A nova Igreja da Inglaterra começou a incorporar influências da Reforma Protestante, como as ideias de Martinho Lutero e João Calvino, mas preservou elementos católicos, como a liturgia tradicional e a estrutura episcopal (organização liderada por bispos). Um marco significativo foi a criação do Livro de Oração Comum, elaborado pelo arcebispo de Canterbury Thomas Cranmer em 1549 (com revisões em 1552). Esse livro definiu a liturgia anglicana, equilibrando tradições católicas com princípios protestantes, como a ênfase na leitura das Escrituras.
A consolidação do anglicanismo ocorreu durante o reinado de Elizabeth I (1558–1603), após um período de instabilidade religiosa, incluindo o reinado católico de Maria I. Elizabeth estabeleceu o Acordo Elizabetano em 1559, que posicionou a Igreja Anglicana como a religião oficial da Inglaterra e buscou uma "via média" entre catolicismo e protestantismo. Os 39 Artigos de Religião (1563) formalizaram a doutrina anglicana, combinando teologia reformada (como a justificação pela fé) com práticas católicas, como a liturgia sacramental.

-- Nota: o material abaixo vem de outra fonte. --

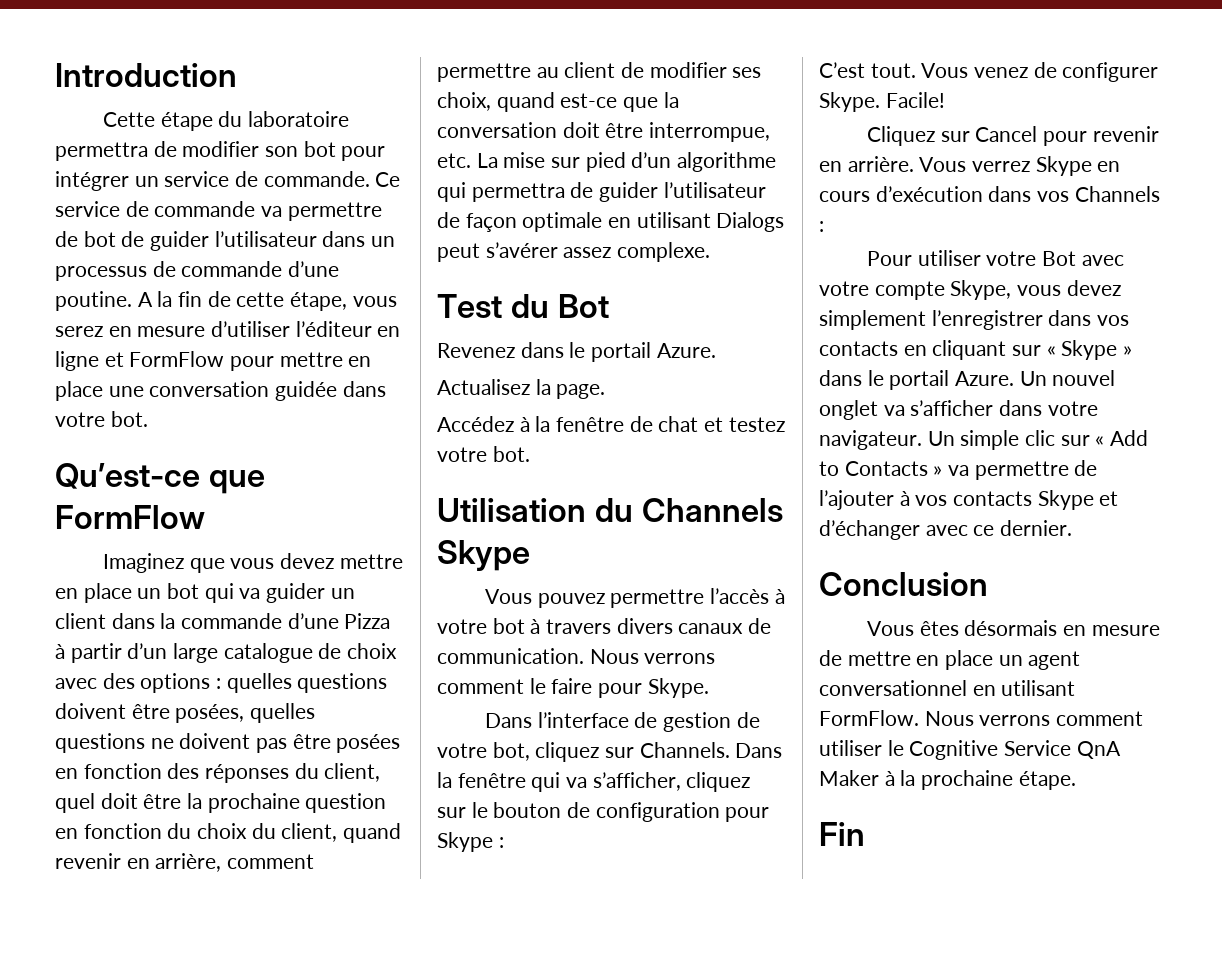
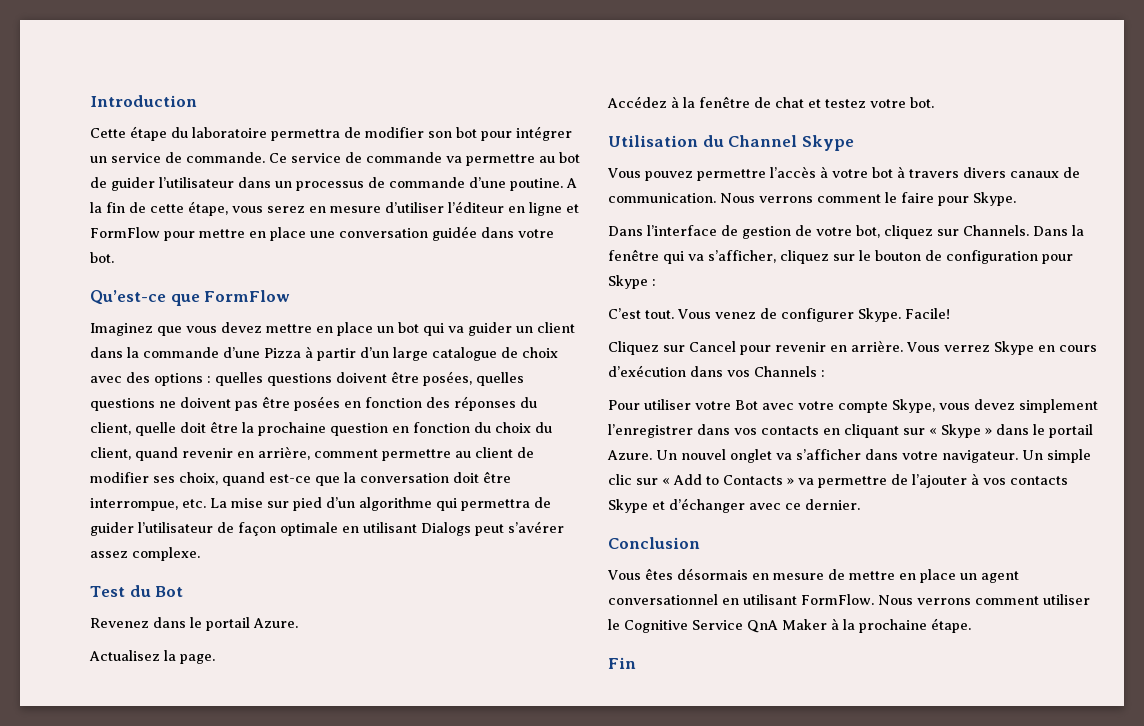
[55,231,78,247] de -> [539,156,555,163] au
[55,793,95,813] quel -> [135,422,176,436] quelle
[641,498,783,522] Channels -> [728,135,798,147] Channel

Nos séculos seguintes, o anglicanismo enfrentou desafios internos e externos. No século XVII, tensões entre puritanos, que defendiam reformas protestantes mais radicais, e anglo-católicos, que valorizavam tradições litúrgicas, levaram a conflitos significativos, culminando na Guerra Civil Inglesa (1642–1651). Após a restauração da monarquia em 1660, o anglicanismo foi reafirmado como Igreja estatal, mas a crescente tolerância religiosa permitiu a coexistência de grupos protestantes dissidentes.
Durante o período colonial, o anglicanismo se expandiu para as colônias britânicas, como América do Norte, África e Ásia. Igrejas anglicanas foram estabelecidas em contextos diversos, adaptando-se às culturas locais enquanto mantinham laços com a Igreja da Inglaterra.
No século XIX, o anglicanismo passou por transformações significativas. O Movimento de Oxford (1830–1840) buscou revitalizar elementos católicos na Igreja Anglicana, enfatizando a continuidade com a tradição apostólica e a importância dos sacramentos. Líderes como John Henry Newman defenderam uma visão mais tradicional, mas alguns, incluindo Newman, acabaram se convertendo ao catolicismo romano. Paralelamente, o anglicanismo se expandiu globalmente, com a formação da Comunhão Anglicana, que uniu igrejas autônomas em antigas colônias, como a Igreja Episcopal nos Estados Unidos. Nesse período, o anglicanismo também desenvolveu maior diversidade teológica. Surgiram correntes como o evangelicalismo, que priorizava a autoridade bíblica e a conversão pessoal, e o liberalismo teológico, que se abria a novas interpretações das Escrituras e à crítica histórica.
Nos séculos XX e XXI, a Comunhão Anglicana se consolidou como uma rede global, hoje composta por cerca de 85 milhões de membros em 165 países. As igrejas anglicanas são autônomas, mas unidas simbolicamente pelo arcebispo de Canterbury, que atua como um líder espiritual sem autoridade centralizada. A liturgia, centrada no Livro de Oração Comum (adaptado localmente), e a estrutura episcopal permanecem características centrais.
Contudo, o anglicanismo enfrentou desafios significativos. A ordenação de mulheres, iniciada em algumas províncias na década de 1970, e debates sobre questões de sexualidade, como o casamento entre pessoas do mesmo sexo, geraram divisões. Um marco foi a consagração de Gene Robinson, um bispo abertamente gay, na Igreja Episcopal dos EUA em 2003, que intensificou tensões com igrejas mais conservadoras, especialmente na África e na Ásia. Isso levou à formação de grupos dissidentes, como a Igreja Anglicana da América do Norte (ACNA).
O anglicanismo se distingue por:
Via Média: Equilíbrio entre catolicismo e protestantismo, evitando extremismos.
Autoridade: Combinação de Escrituras, tradição e razão como fontes de fé.
Estrutura: Organização episcopal com bispos, mas com diversidade litúrgica e teológica.
Liturgia: Centrada no Livro de Oração Comum, adaptado por cada província anglicana.
Referências
MacCulloch, D. (2003). The Reformation: A History. Penguin Books.
[Obra que contextualiza a Reforma Protestante e a formação do anglicanismo.]
Moorman, J. R. H. (1980). A History of the Church in England. A & C Black.
[História detalhada da Igreja da Inglaterra, com foco na evolução do anglicanismo.]
Sachs, W. L. (2009). The Transformation of Anglicanism: From State Church to Global Communion. Cambridge University Press.
[Análise da expansão global e dos desafios modernos da Comunhão Anglicana.]